Sargassum Seaweed has invaded the beach at the Grand Turk cruise center which is popular with cruise ship passengers. One thing which cruise visitors aren’t expecting right now during a port of call in Grand Turk is the dark gloomy seaweed which is just taking over the stunning beach.
Seaweed Takes Over in Grand Turk
Cruise ship passengers who are visiting Grand Turk in the Turks and Caicos these days are not being met with those stunning blue tropical waters they expected. At the moment a dark reddish seaweed called Sargassum can be seen dominating the beach and water which is located just across from where the ships dock and next to the cruise center.
Around three months ago the SunRay Beach was stunning but now the Sargassum Seaweed has invaded and can be seen covering the shallow waters and parts of the actual beach.
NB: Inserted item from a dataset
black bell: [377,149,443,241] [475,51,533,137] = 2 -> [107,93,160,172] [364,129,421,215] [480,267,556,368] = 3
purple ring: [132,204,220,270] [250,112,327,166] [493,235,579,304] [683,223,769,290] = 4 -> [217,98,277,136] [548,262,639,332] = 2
The last time the Turks and Caicos suffered from this seaweed was in 2011 but over a few months, it soon disappeared. In 2018 it has made a return and is becoming a major issue for the region. Just take a look at some of these photos of a visit to Grand Turk on the Carnival Horizon days ago:
As you can see from when the Carnival Cruise Line operated ship was docked in Grand Turk most cruisers kept away from taking a dip in the water. They were likely spending some time exploring the port area too. This type of seaweed may not look so inviting but is harmless and can even be good for nature. However, it doesn’t have a good impact on the tourism industry and has also been an issue for other Caribbean cruise destinations too.
If you are wondering what the popular beach usually looks like without all the seaweed then this one is for you:
You can take a look at the video which was posted by our friend at I Like Cruise Ships. It’s a walk around the beach and port area where you can really see how much of seaweed has taken over.
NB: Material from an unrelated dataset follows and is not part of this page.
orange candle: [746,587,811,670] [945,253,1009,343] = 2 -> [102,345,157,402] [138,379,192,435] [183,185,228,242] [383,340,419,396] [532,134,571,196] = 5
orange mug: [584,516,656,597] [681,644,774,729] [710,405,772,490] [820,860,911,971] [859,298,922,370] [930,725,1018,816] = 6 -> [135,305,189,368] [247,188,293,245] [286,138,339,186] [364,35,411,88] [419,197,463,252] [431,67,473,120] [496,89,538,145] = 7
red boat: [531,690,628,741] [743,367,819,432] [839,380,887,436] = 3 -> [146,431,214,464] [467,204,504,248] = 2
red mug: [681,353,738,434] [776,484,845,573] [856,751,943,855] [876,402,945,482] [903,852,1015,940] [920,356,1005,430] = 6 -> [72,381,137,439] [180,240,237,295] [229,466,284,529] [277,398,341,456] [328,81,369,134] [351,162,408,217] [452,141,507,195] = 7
The Turks and Caicos Government addressed the recent influx of Sargassum Seaweed taking of the shores. A plan is being put together with measures to tackle it, in a recent cabinet meeting held on August 29, the Minister of Tourism, Environment, Heritage, and Gaming submitted a progress report on the drafting of a Sargassum Policy.
The government is not likely to send in heavy machine and diggers to remove the masses amount of Sargassum Seaweed so we’re expecting local business impacted by this to get their hands dirty and remove it using more traditional methods. This would keep the stunning beaches unharmed and left for the important tourists to enjoy.
If you do have an upcoming cruise which includes a call in Grand Turk we hope you still manage to enjoy your experience and not let the seaweed take anything away from the stunning views.